One of the issues with the Mets from the last few years is that if they had an issue, they went and bought it. They also addressed it one need at a time. Two years ago, well the bullpen was a problem, enter Francisco Rodriguez and JJ Putz. Then the following year they hit 95 home runs as a team, enter Jason Bay. They never addressed multiple needs that existed at once, it was just fix what the problem the year before was and assume the best from everything else you already have.
The Mets do not have the financial muscle that the team across town does, so they can’t afford to try to act like them and buy any need they have. Of course sometimes the Yankees buy something that isn’t even a need, but that’s a story for another day. Look at some of the model franchises, the Red Sox, the Angels, the Twins etc. How are they built? Primarily from within. The proper way to build a team, atleast in modern day baseball unless you have unlimited funds is to build from within.
It is a much more cost effective way to build. If you spend $10M on a draft, which is an absurdly high number, you still are $2M shy of what Oliver Perez made in 2010. I am not asking the Mets to be the top spender in the league in the draft/international free agency every year. But the fact that a huge market team like the Mets, who spend $130+ million per year on their major league team sits in the bottom of the barrel in draft/IFA spending is a complete joke. Part of that is the Wilpon’s wanting to adhere to Bud Selig’s slot recommendations, but I think part of it is management, which is fortunately changing.
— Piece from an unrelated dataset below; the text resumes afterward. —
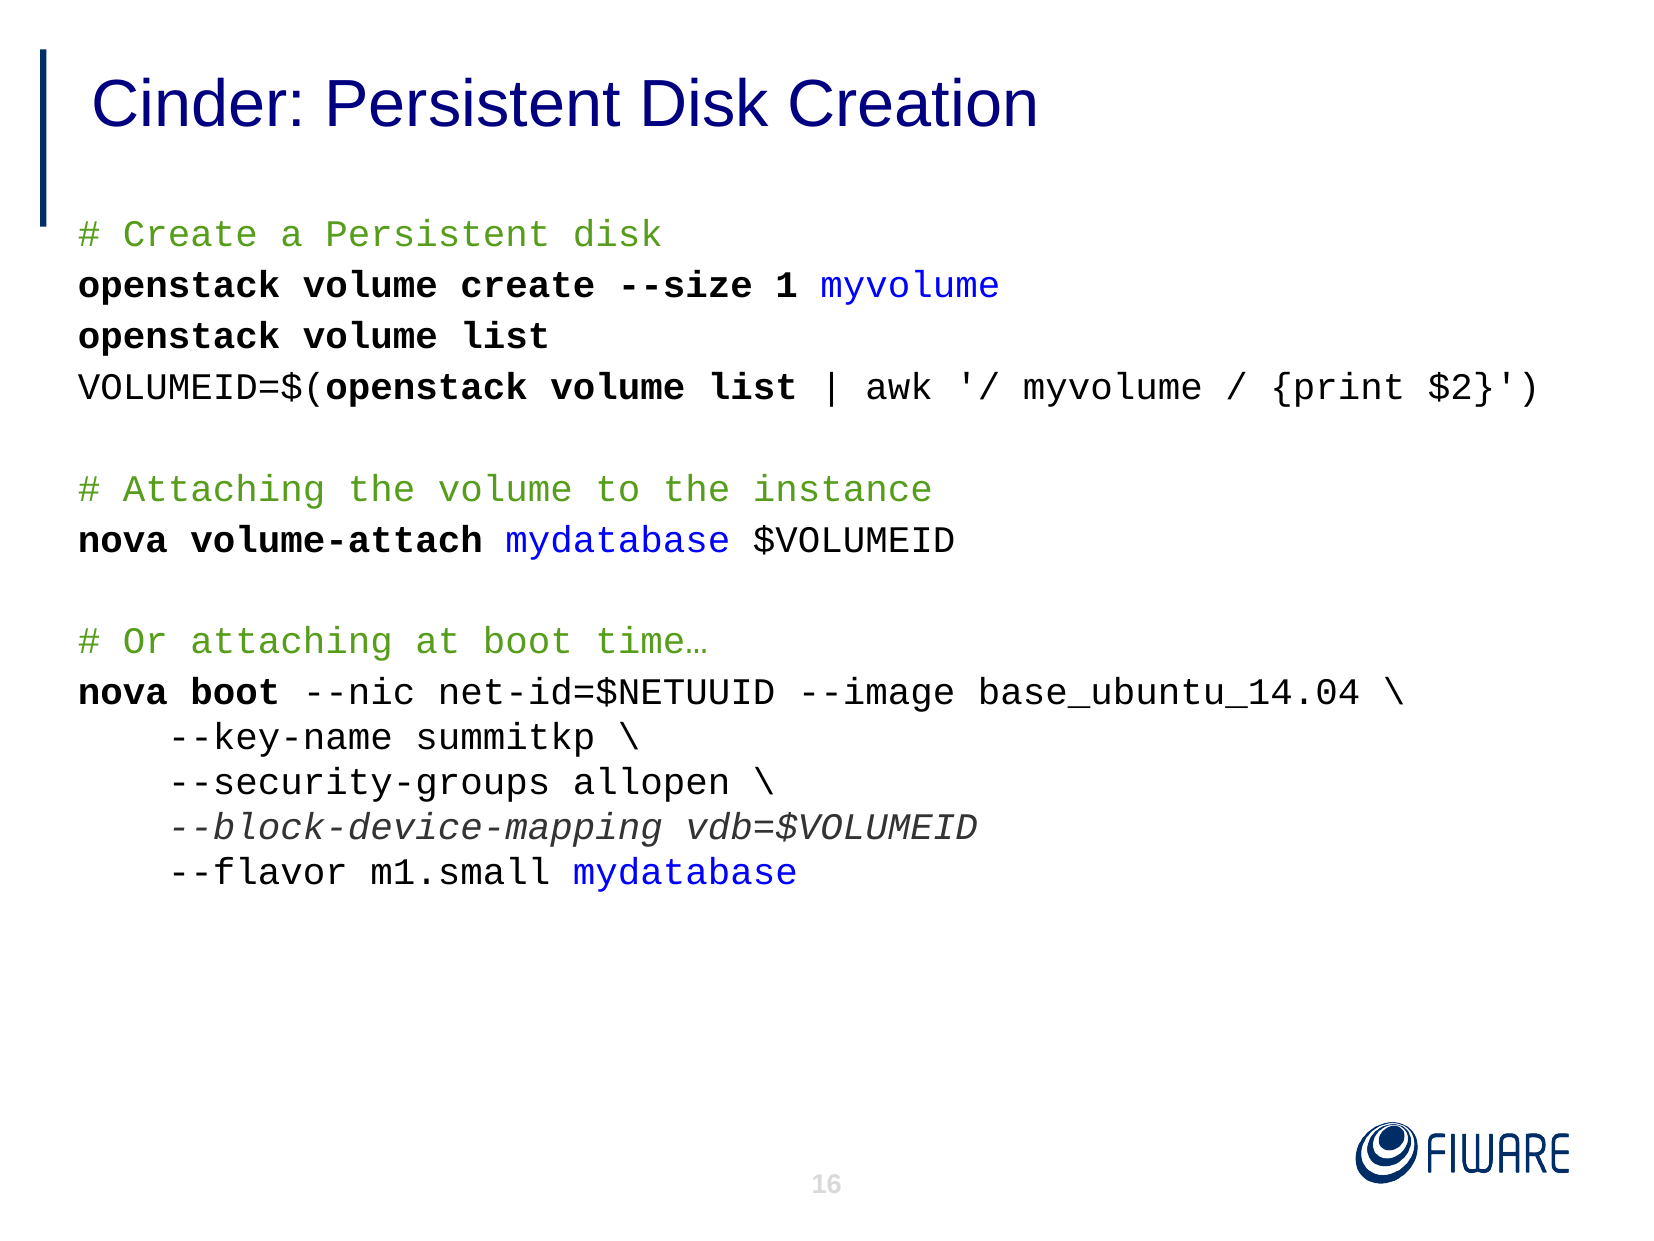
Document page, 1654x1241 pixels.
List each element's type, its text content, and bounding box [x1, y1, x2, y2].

Whoever the new GM is needs to sit Jeff Wilpon down and say to him, look what is happening here is not working. The fact you guys don’t spend on the draft is drastically hurting the long term health of the franchise. The proper way to build your organization is the polar opposite of what the Mets are doing. The Mets are buying their free agents, and making trades (Carlos Beltran, Johan Santana, K-Rod, Jason Bay etc) and supplementing their purchases with prospects (Ike Davis, Josh Thole etc). In reality, the better way to build is to build from your prospects and supplement them with your purchases.
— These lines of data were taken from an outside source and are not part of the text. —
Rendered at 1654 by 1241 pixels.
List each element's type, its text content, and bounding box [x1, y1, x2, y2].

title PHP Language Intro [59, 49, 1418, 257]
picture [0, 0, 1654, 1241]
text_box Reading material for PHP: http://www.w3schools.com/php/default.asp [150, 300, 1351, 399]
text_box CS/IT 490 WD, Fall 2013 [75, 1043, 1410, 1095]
I absolutely think the Mets should spend on the major league team, and be involved on all of the top free agents every year if they fit. But imagine having the ability to buy more than one very good free agent at a time? That could be accomplished by spending more on the draft and international free agency. Look at it this way: If you can have 2-3 guys in your starting rotation that are homegrown making near league minimum, how much more money does that provide for you to have to spend on the other members of the rotation and other spots? It certainly would stop you from dishing out silly deals like the one Oliver Perez received. The more talent you have that you produce yourself, the less commitments you have to make to outside players, which means less risk of a deal completely flopping in your face.
Of course not every prospect pans out. But that’s why you have to bring in good scouts with a good eye for talent, and trust them when they say player x is a sound investment at $300K. Let’s look at Erik Goeddel from the 2010 draft as an example. Jason Churchill of ESPN.com recently did an interview with Mike Diaz over at Mets Minor League Blog. In the interview he said about Goeddel that he was the most impressive arm that he saw on the UCLA Bruins last year, including likely top 3 pick in the 2011 draft, Gerrit Cole. Some think Goeddel ends up a closer type rather than a starter, but even if that’s the case, isn’t it a better investment with the $350K the Mets spent to sign Goeddel and develop their own good closer rather than giving out a contract like the one K-Rod received?
Are the Mets making progress in this area? Absolutely. I am seeing more and more youth infused into the team, especially in 2010, which is great. Now imagine they had more high level prospects? Ike Davis looks like he’ll be a fine player, you can find more Ike Davis types in the draft outside of round 1 even. Obviously the draft is a crapshoot, but the investment there long-term will be worth it. You’ll miss plenty, but when you do hit and produce that star, the dollar value he will be worth will be worth more than the entire draft you drafted him in. And then you don’t need to go pay $15M a year for it.
You can even win while making your farm grow. Look at the Red Sox, Angels, Twins. Every single year they are in the race, or the playoffs, and every single year their farm keeps improving. They have late picks, it’s all about having the right guys scouting (it all starts with a very strong scouting director), and being willing to spend when it fits. Of course you need your organizational fillers, and your guys who just project as back end starters etc, but if you can strategically spend in the draft, it’s more than worth your while. Look at what the Nationals did this year. AJ Cole, bonafide mid 1st round talent falls due to signability, and the Nats pay him even after giving out big $ to Bryce Harper.
I am not asking the team to every single round of the draft take the best player available, or every year in IFA sign the 3 best kids out there. Scout people, determine people who are worth spending on, and act on it. In the draft this is probably more often high school kids or draft eligible sophomores in college who will fall due to signability. Take some chances, and prepare to give the kids your scouts deem worth it some money. Then when you develop your own stars, you at that point can realize where you need to spend on outside players, and you can bring in the best of the best there. This is the way to build a powerhouse, and I hope whoever is named GM can implement a philiosophy similar to this.